30 March 2022

Bludream City Development Sdn Bhd v Kong Thye & Ors and other appeals [2022] 2 CLJ 829

In Bludream City Development Sdn Bhd v Kong Thye & Ors and other appeals, the respondents (“Purchasers”) were purchasers of units of serviced apartments developed by Bludream City Development Sdn Bhd (“Developer”). After being granted a six-month extension from the Controller of Housing (“Controller”), the Developer made a second application to extend the 42-month time period to 59 months as, throughout the 17-month stop work order (“SWO”) period, no work could be done. As the Controller only allowed the Developer’s second application in part, the Developer made an appeal to the Minister of Urban Wellbeing, Housing and Local Government (“Minister”). The Minister agreed to amend Schedule H to the Housing Development (Control and Licensing) Regulations 1989 (“Regulations”) to extend the time period to complete the units and granted an extension of time of 17 months (“Minister’s decision”).

At the High Court, the Purchasers commenced a judicial review application challenging the Minister’s decision. The High Court allowed the application based on its understanding of the binding effect of the Federal Court’s case of Ang Ming Lee & Ors v Menteri Kesejahteraan Bandar, Perumahan Dan Kerajaan Tempatan & Anor and other appeals (“Ang Ming Lee”) that regulation 11(3) of the Regulations was ultra vires the Housing Development (Control and Licensing) Act 1966 (“Act”).
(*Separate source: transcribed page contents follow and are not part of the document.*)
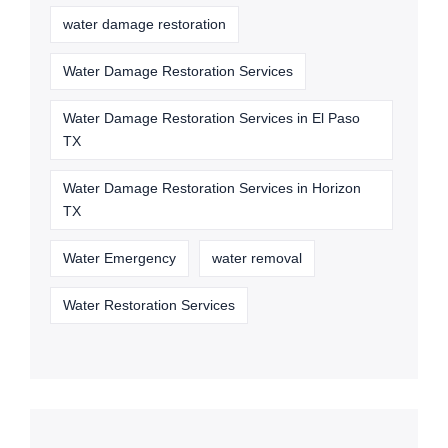
water damage restoration
Water Damage Restoration Services
Water Damage Restoration Services in El Paso
TX
Water Damage Restoration Services in Horizon
TX
Water Emergency
water removal
Water Restoration Services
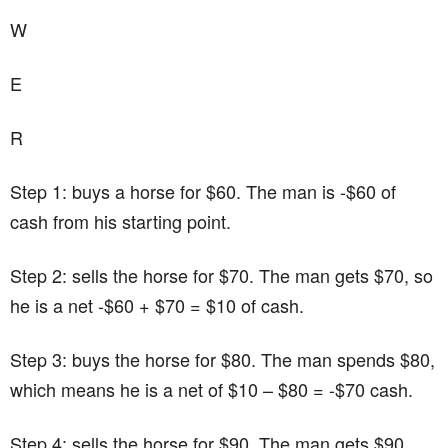
W
E
R
Step 1: buys a horse for $60. The man is -$60 of
cash from his starting point.
Step 2: sells the horse for $70. The man gets $70, so
he is a net -$60 + $70 = $10 of cash.
Step 3: buys the horse for $80. The man spends $80,
which means he is a net of $10 – $80 = -$70 cash.
Step 4: sells the horse for $90. The man gets $90,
The Developer, the Minister and the Controller appealed.

In allowing the appeals, the Court of Appeal held as follows:

  • In the present case, unlike in Ang Ming Lee, it was the Minister that made the decision to extend the time. The fact that the Controller had no power to make a decision under regulation 11(3) of the Regulations did not take away the power of the Minister to make a decision under regulations 11(3) or 12 of the Regulations. The power of the Minister must necessarily include the power to modify the Schedule H contract.
  • The Minister is empowered under section 24(2)(e) of the Act to “regulate and prohibit the conditions and terms of any contract” between the developer and the purchaser. The expression “regulate and prohibit” is wide enough to include “waive and modify” any provisions under regulation 11(3) and the Minister’s decision to amend Schedule H to the Regulations was therefore rational, reasonable and not illegal, and certainly not infected by Wednesbury irrationality (a reasoning or decision is Wednesbury unreasonable (or irrational) if it is so unreasonable that no reasonable person acting reasonably could have made it per the English Court of Appeal decision in Associated Provincial Picture Houses Ltd v Wednesbury Corporation
    (1948) 1 KB 223).
  • In the present case, there was a genuine need for the extension of time corresponding to the period of delay caused by the SWO which was not through any fault of the Developer.